Hamburgs Bürgerschaft entscheidet über umstrittenes Beamten-Schutzgesetz
Miriam HoffmannHamburgs Bürgerschaft entscheidet über umstrittenes Beamten-Schutzgesetz
Hamburger Bürgerschaft stimmt am 17. Juni über umstrittenes neues Gesetz ab
Das „Gesetz zum Schutz des öffentlichen Dienstes vor verfassungsfeindlichen Einflüssen“ hat heftige Kritik und öffentliche Proteste ausgelöst. Befürworter und Gegner bereiten sich auf eine hitzige Debatte vor der Abstimmung vor.
Die regierenden SPD und Grünen sowie die oppositionelle CDU unterstützen den Gesetzentwurf.
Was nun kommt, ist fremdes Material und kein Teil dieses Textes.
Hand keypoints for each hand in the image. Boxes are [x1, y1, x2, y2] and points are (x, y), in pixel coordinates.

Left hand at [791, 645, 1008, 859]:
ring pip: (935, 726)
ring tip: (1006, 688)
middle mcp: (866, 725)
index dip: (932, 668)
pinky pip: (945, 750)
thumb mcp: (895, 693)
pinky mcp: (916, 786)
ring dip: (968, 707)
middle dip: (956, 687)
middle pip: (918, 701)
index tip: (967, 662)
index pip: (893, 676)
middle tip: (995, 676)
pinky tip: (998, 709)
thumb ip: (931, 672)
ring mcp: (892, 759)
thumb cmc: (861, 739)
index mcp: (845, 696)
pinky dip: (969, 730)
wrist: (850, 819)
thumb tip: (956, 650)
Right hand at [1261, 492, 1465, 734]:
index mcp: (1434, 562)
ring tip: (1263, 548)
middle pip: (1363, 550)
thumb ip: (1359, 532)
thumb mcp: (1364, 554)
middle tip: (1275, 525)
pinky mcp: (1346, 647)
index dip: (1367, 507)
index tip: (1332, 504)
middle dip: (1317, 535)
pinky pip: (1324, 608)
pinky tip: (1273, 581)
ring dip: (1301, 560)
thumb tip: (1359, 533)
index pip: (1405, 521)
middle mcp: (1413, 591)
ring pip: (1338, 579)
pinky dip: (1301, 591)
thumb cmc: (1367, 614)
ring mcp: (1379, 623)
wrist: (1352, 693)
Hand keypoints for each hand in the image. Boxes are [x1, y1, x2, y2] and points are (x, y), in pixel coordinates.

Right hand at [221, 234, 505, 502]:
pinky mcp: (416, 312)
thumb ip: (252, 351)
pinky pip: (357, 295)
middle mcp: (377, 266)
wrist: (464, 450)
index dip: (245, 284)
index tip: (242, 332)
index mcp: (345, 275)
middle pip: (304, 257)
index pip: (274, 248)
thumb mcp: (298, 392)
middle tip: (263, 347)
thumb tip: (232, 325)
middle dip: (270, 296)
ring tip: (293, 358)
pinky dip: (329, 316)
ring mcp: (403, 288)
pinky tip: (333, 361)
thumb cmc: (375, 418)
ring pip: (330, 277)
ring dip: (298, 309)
Um dessen Verabschiedung zu sichern, hat die Koalition die Abstimmung auf Juni vorgezogen. Gleichzeitig soll am selben Tag ein Änderungsantrag mit geringfügigen Formulierungsanpassungen eingebracht werden.
Kritik kommt aus verschiedenen Lagern: Die Jusos und die Grüne Jugend verurteilen das Gesetz und werfen den Verantwortlichen vor, Fachwarnungen vor den Risiken zu ignorieren. Sie werden eine gemeinsame Pressekonferenz abhalten, um ihre Bedenken zu äußern. Die Linke kündigte an, eine namentliche Abstimmung zu beantragen, und bezeichnet den Entwurf als schwere Bedrohung für Grundrechte.
Die Linken-Abgeordnete Deniz Celik nannte die Abstimmung „historisch“ und betonte, dass künftige Generationen wissen sollten, wie jeder Abgeordnete gestimmt habe. Vor dem Parlament wollen das „Bündnis gegen Berufsverbote“, die Gewerkschaft Verdi und die GEW gegen das Vorhaben demonstrieren.
Das Gesetz enthält eine Befristung und läuft automatisch am 31. Juli 2031 aus. Seine Verabschiedung hängt davon ab, ob die nötige Mehrheit im Parlament gehalten wird. Das Ergebnis wird entscheiden, ob das Gesetz in Kraft tritt oder weitere Verzögerungen drohen.